Thursday, August 25, 2016

The Fifth Season (The Broken Earth #1) by N.K. Jemisin Review

It has been a very long time since a book made me as thoroughly happy as The Fifth Season has. I have to admit that the prologue gave me a "say what?" moment and I was a little concerned that this wouldn't be a good read, but man I am so glad that I was wrong. This book is absolutely everything that I could have asked for in a fantasy book. It has a unique concept, diverse characters that are so well developed that I became quickly and avidly invested in their stories. The world building is complicated and so detailed that I was able to vividly imagine what things looked like. The powers imagined by Jemisin are ones that I have not come across in fantasy writing yet, and I absolutely loved the idea of them. 

Jemisin doesn't just give her readers a good fantasy world, she fills it with political and social perils and injustices, unfairness, discrimination, bigotry, fears, deceptions, and the yearning for a sense of belonging that everyone strives for but is systematically denied to a small yet feared group of people. Jemisin wonderfully parallels much of the hatred, racism, and bigotry we see in the real world with people who are able to use orogeny in her world. They are feared, shunned, and even segregated in what are called Fulcrums that house, teach, and basically contain orogenes. The fulcrums, in my mind were like a more genteel version of a detention camp where the veneer is a 'safe' place for orogenes to learn to control their powers and contain their 'baser and evil' natures. Orogenes are sometimes derisively referred to as 'roggas' which has the exact same connotation as using the 'n' word when referring to an African American. The interpersonal relationships in The Fifth Season are complicated and intriguing. Everyone has a history that is opaque and will have you wanting to squint in the hopes of seeing that little bit more that is being hidden. Everyone from the adults to the children have hidden secrets and/or desires.

I can't even go into all of the awesomeness that is The Fifth Season without giving away too many plot developments. I will say that I saw one twist of the story coming, but the last one? No, this reader was shocked that the story came to the conclusion that it did! Jemisin manipulates events, personalities, and the story arc in amazing and sometimes devastating ways; and I loved every fracking moment of it. The world created by Jemisin is dark and fractured both figuratively and literally. An ongoing theme in this book is that valuable things sometimes have to be physically broken in order to save it's value as well as saving it from itself. (How about that for a tease?) This story is full of lessons hard learned and consequences that damage both the body and soul.  

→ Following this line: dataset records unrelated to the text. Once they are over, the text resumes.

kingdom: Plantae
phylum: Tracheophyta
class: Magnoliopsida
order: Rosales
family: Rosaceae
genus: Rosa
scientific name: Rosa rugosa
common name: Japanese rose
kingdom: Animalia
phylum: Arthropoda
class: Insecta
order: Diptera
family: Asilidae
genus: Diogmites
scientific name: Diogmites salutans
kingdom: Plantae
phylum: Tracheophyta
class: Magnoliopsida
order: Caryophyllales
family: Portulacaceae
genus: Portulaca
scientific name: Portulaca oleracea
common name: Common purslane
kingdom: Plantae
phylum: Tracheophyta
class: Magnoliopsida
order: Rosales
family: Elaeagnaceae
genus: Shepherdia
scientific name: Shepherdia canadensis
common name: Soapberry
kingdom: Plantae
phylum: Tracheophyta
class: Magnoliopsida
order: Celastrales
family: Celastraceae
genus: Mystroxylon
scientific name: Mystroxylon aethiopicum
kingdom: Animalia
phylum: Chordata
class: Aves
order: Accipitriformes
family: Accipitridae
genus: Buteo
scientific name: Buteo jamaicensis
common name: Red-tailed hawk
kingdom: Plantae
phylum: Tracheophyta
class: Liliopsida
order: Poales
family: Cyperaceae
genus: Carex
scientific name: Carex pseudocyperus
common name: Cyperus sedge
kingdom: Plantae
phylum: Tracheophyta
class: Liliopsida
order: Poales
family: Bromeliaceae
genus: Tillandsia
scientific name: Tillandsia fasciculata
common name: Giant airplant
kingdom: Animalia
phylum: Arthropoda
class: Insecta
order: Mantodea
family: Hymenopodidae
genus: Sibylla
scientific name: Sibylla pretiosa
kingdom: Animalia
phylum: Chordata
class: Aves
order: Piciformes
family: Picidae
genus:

My only complaint, which is more of a whiny moment than a complaint, is that this amazing book isn't available in hardback. It would be great to have a lovely hardback edition of this beautiful book sitting in pride of place on my bookshelf! The Fifth Season is obviously going on my favorites list. I will undoubtedly be reading this one again and again in the years to come. 


A season of endings has begun. 

It starts with the great red rift across the heart of the world's sole continent, spewing ash that blots out the sun. 

It starts with death, with a murdered son and a missing daughter. 

It starts with betrayal, and long dormant wounds rising up to fester. 

This is the Stillness, a land long familiar with catastrophe, where the power of the earth is wielded as a weapon. And where there is no mercy.